The time as the paddock’s ever ready ‘firefighter’ is over. Since the end of 2019, when the contract with Renault ended, Nico Hülkenberg has been a sought-after “jump in driver”, but no longer a regular driver. Fireman Nico for Racing Point, then Aston Martin and Mercedes.
And the all-rounder delivered, jumping in spontaneously several times into a car he hardly knew, sometimes on tracks he had never driven before, like in Saudi Arabia in 2022. In 2020, in his actual role as an RTL pundit, he received a call over coffee to please replace Lance Stroll, who had fallen ill.
Hülkenberg, completely in his element, jumped first into his private Porsche to practice the track for a few laps, then into the Racing Point F1 car. Almost as if he had never been away.
Hülkenberg slams Schumacher
Hülkenberg maintained contact with Günther Steiner and then the polarising Haas team boss decided at the end of the year to switch to his second cockpit. Hülkenberg instead of Schumacher. Experience instead of youth.
The change had been foreshadowed the weeks before, but nevertheless caused a bang in Germany. Schumacher scored too few points in Haas’ opinion, had caused high costs with a couple of crashes. “We had to carry Mick,” Steiner said afterwards.
Hülkenberg was warming up in the background, keeping fit, but he did not have a direct exchange with Schumi jr during this time, as he revealed in the RTL/ntv interview. “We haven’t talked to each other since then.

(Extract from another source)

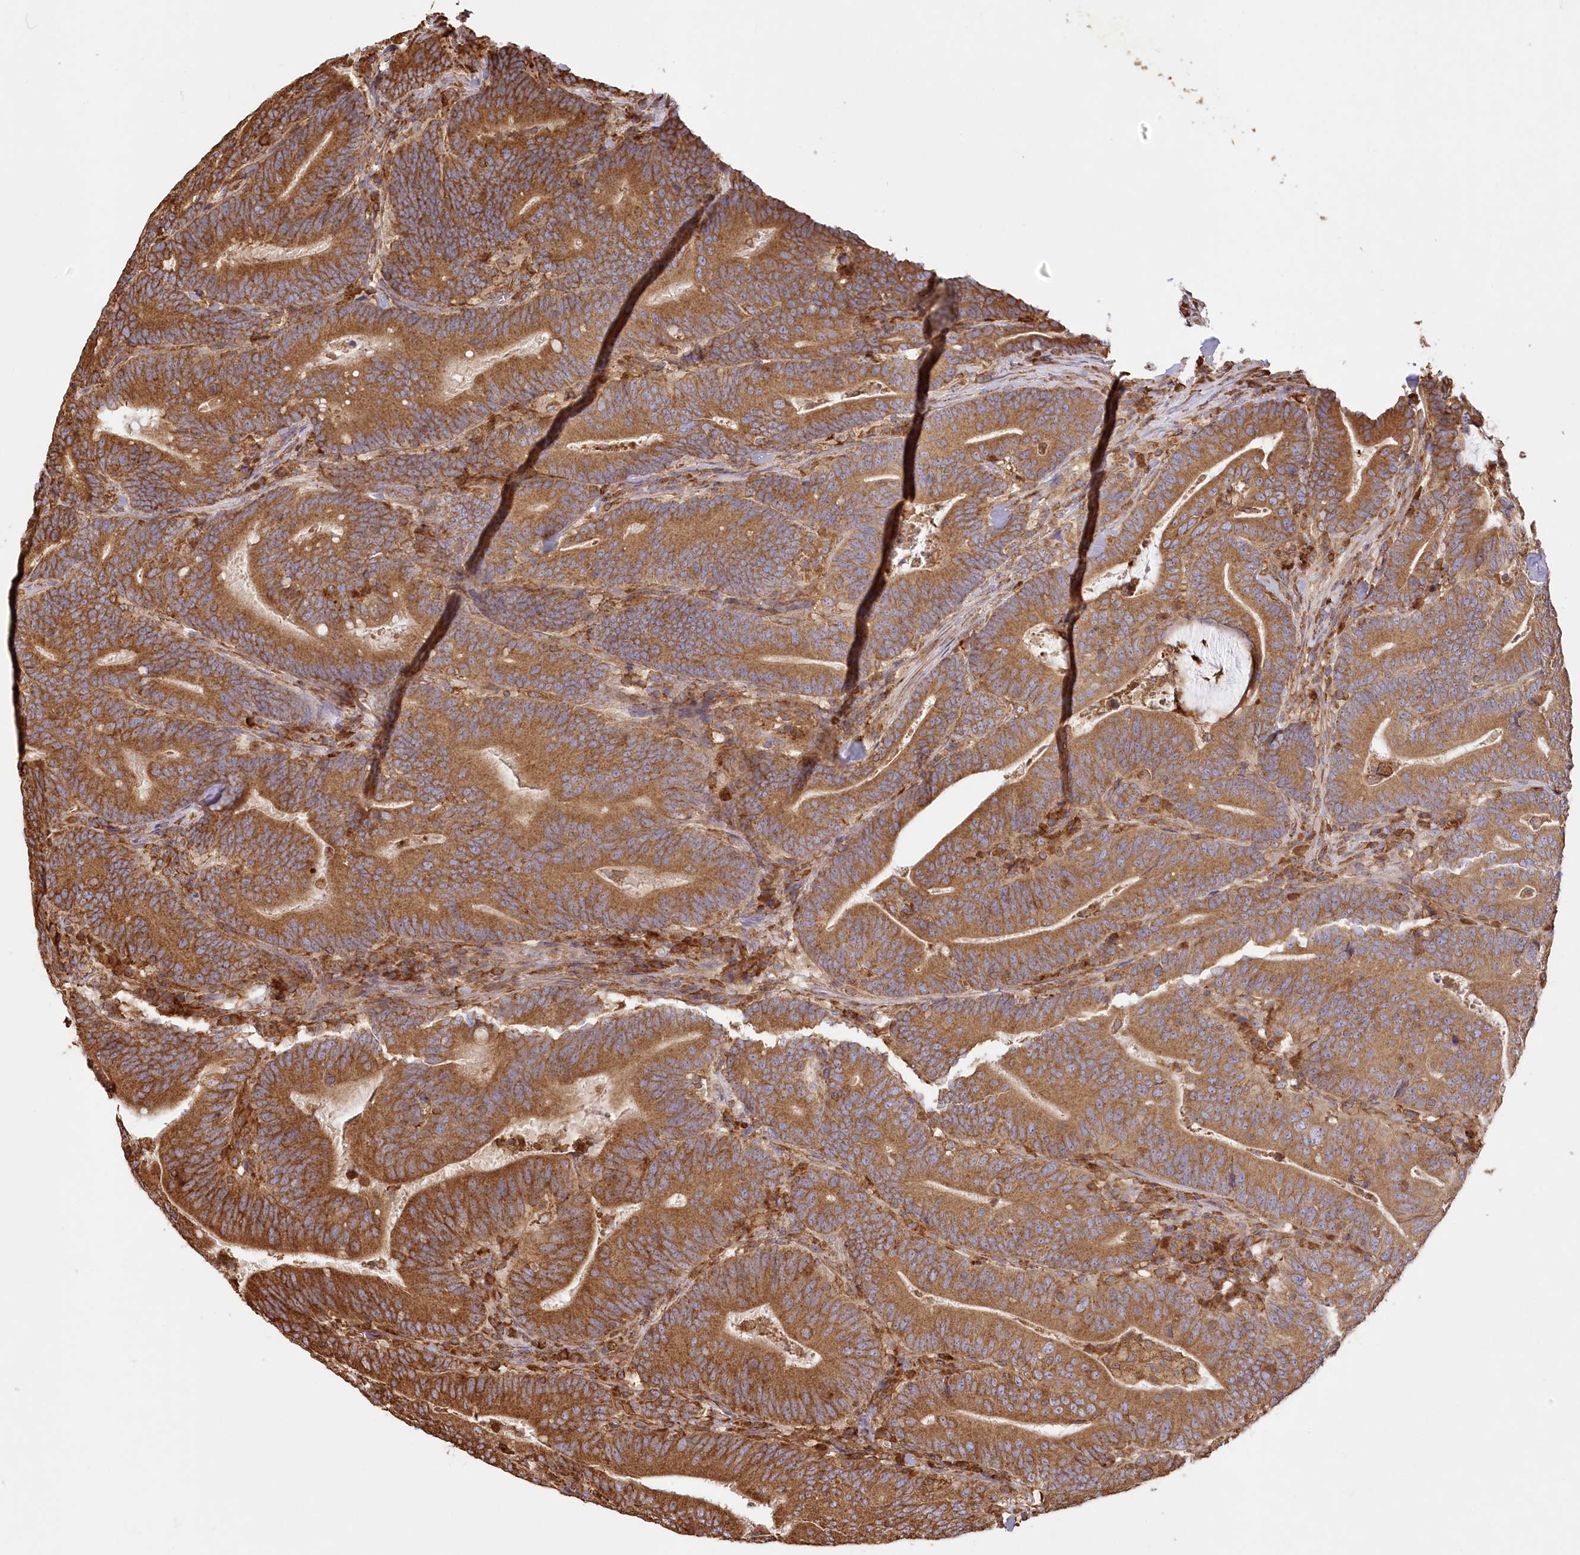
{"staining": {"intensity": "strong", "quantity": ">75%", "location": "cytoplasmic/membranous"}, "tissue": "colorectal cancer", "cell_type": "Tumor cells", "image_type": "cancer", "snomed": [{"axis": "morphology", "description": "Adenocarcinoma, NOS"}, {"axis": "topography", "description": "Colon"}], "caption": "About >75% of tumor cells in colorectal cancer (adenocarcinoma) display strong cytoplasmic/membranous protein positivity as visualized by brown immunohistochemical staining.", "gene": "ACAP2", "patient": {"sex": "female", "age": 66}}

We never really exchanged thoughts before that either,” says Hülkenberg.
Of course we chat sometimes at the drivers’ parade because we speak the same language, Hulk explains further. “Mick is also a different generation. We never had a real relationship, something like he has with Sebastian Vettel.”
Hülkenberg then slams his fellow German by dryly saying that the youngster was not good enough, he was on his way out anyway.
“The story is now what it is. If it wasn’t me, it would have been someone else.” says Hülkenberg.
Hülkenberg on Steiner: “He says what he thinks”.
“I want to convince, do a good job, continue to grow with Haas and bring the team forward. I have to do that together with Kevin in one wash as a team.” After all, while the relationship between Steiner and Schumacher never really seemed rosy, Hülkenberg believes he will fit in well with the South Tyrolean.
Steiner, he says, is a “straight guy”. In other words, “he says what he thinks.”